There was no objection to the defective bill of information on a timely basis. The motion for mistrial was directed more toward the jury charge, which was a correct statement of the law, than to the defective nature of the bill of information. Furthermore, a review of the entire record amply demonstrates that the defendant and his attorney were on notice that the State contended that he concealed the knives, as required to commit the offense of violating La. R.S. 14:95.1. For example, at arraignment the State turned over a copy of the police report to defense counsel. In that report, found in the record at pages 223-24, the offense is specifically listed as possessing or carrying of a concealed weapon. In the narrative portion, the detective who prepared the report stated that he advised the defendant that he was going to be arrested for carrying a concealed weapon. At the preliminary examination and motion hearing conducted on September 30, 2010, defense counsel extensively questioned the State's witness about where in the clothing or on his person the defendant allegedly concealed the weapons. At the conclusion of the hearing, the district court specifically found that there was probable cause to hold the defendant for the crime of carrying a concealed weapon

Furthermore, in addition to the jury being correctly instructed on the elements of the offense, the parties discussed the element of concealment of the weapon throughout the voir dire. The jury verdict form correctly provided for [2012-0662 La.App. 4 Cir. 7] three verdicts: (1) Guilty; (2) Guilty of attempted carrying a concealed weapon by a convicted felon; and (3) Not Guilty. Thus, despite the bill of information being defective, the jury was aware throughout the trial that in order to have committed the crime, the defendant had to have concealed the weapon; if the State did not prove concealment beyond a reasonable doubt, the jury could not render a verdict of guilty as charged as it did. The defendant was not convicted of a non-existent crime as he contends.

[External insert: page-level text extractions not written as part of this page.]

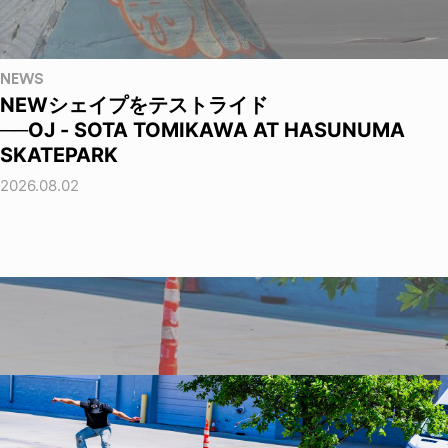
NEWS
NEWシェイプをテストライド
──OJ - SOTA TOMIKAWA AT HASUNUMA
SKATEPARK
2026.08.02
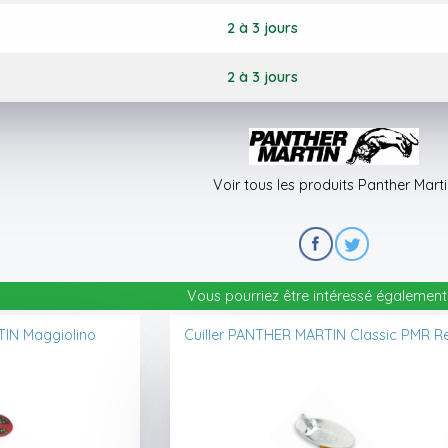
2 à 3 jours
2 à 3 jours
Voir tous les produits Panther Mart
Vous pourriez être intéressé également 
TIN Maggiolino
Cuiller PANTHER MARTIN Classic PMR R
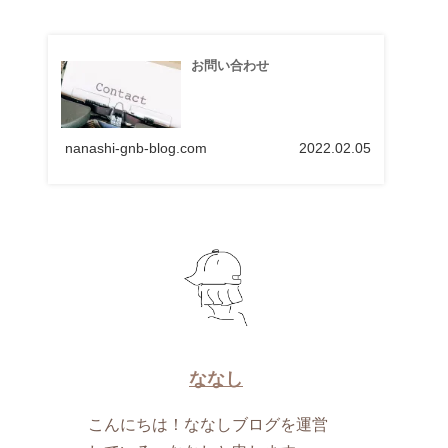
お問い合わせ
nanashi-gnb-blog.com
2022.02.05
ななし
こんにちは！ななしブログを運営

Based on the entire record, and the failure of the defendant to raise the issue of the defective bill on a timely basis, this assignment of error does not merit reversal of the conviction for violating La. R.S. 14:95.1 because the defendant was not prejudiced.


Accordingly, based on this Court's consideration of the defendant's second assignment error and finding no merit to the defendant's argument, we affirm the defendant's conviction and sentence of fifteen years. However, finding a patent error, the matter is remanded for imposition of the mandatory fine required by La. R.S. 14:95.1.